Cystic fibrosis is an inherited chronic disease that affects the lungs and digestive system of about 30,000 children and adults in the United States (70,000 worldwide).

The Intermountain Cystic Fibrosis Center located at the University of Utah Health Sciences Center and Primary Children’s Medical Center provides healthcare to approximately 425 pediatric and adult patients in the Intermountain region. Our patients travel from Montana, Wyoming, Idaho, Nevada and all of Utah.
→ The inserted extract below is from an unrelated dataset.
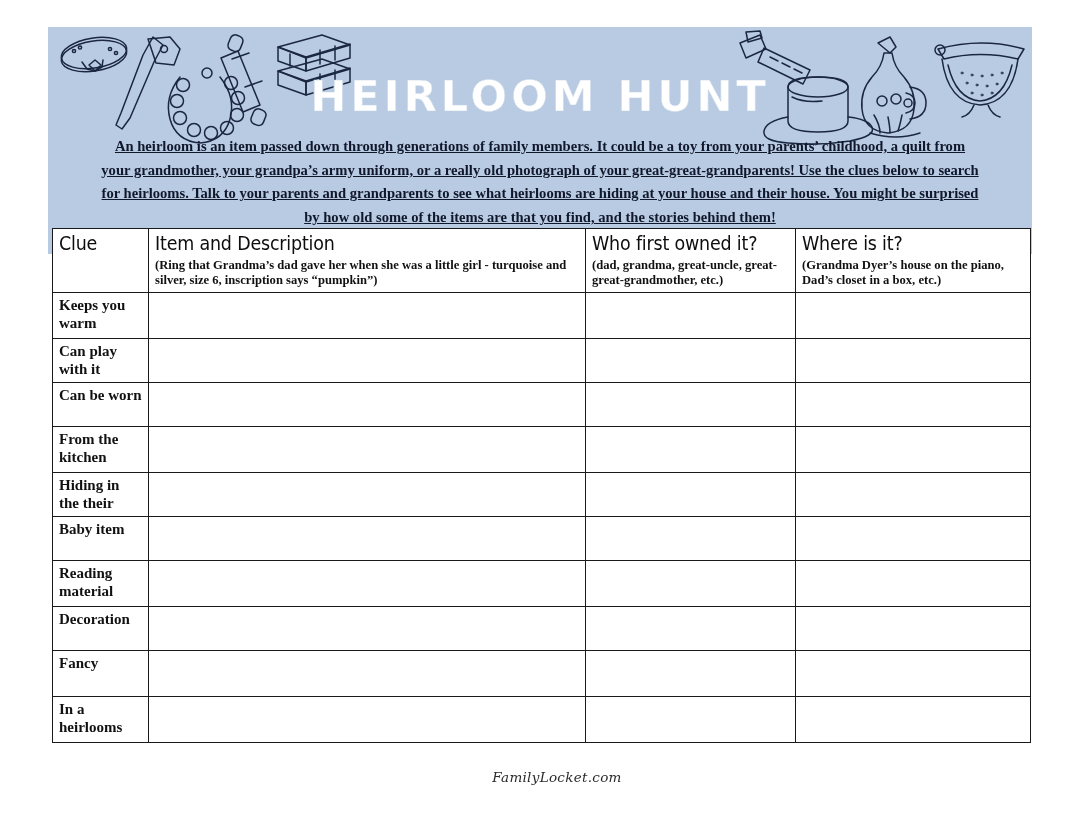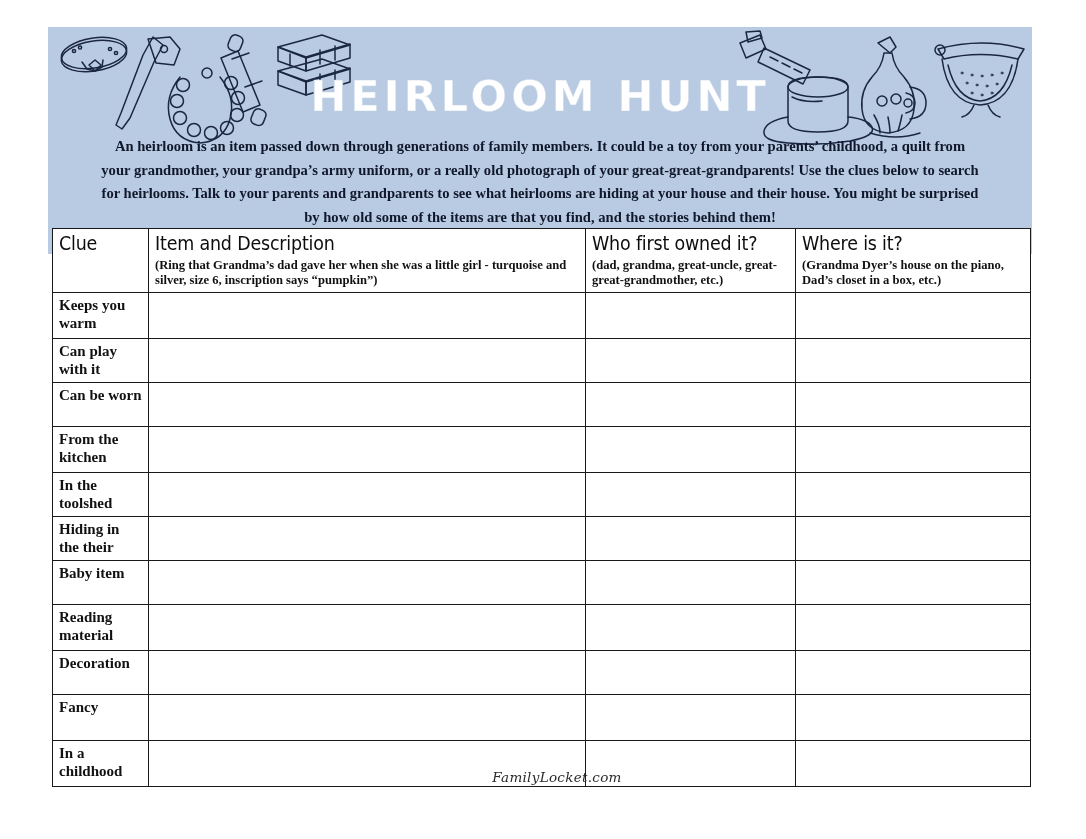"An heirloom is an item" .banner-intro { text-decoration: none -> underline }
We are accredited by the Cystic Fibrosis Foundation. To maintain this status we must meet clearly-defined clinical, teaching, research and community outreach requirements.

In the United States:

• About 1,000 new cases of cystic fibrosis are diagnosed each year
• More than 70% of patients are diagnosed by age two
• More than 40% of the CF patient population is age 18 or older
• In 2006 the predicted median age of survival was 37 years. Many people with the disease can now expect to live into their 30s, 40s and beyond.

People with CF can have a variety of symptoms, including:

• very salty-tasting skin; 
• persistent coughing, at times with phlegm; 
• frequent lung infections; 
• wheezing or shortness of breath; 
• poor growth/weight gain in spite of a good appetite; and 
• frequent greasy, bulky stools or difficulty in bowel movements.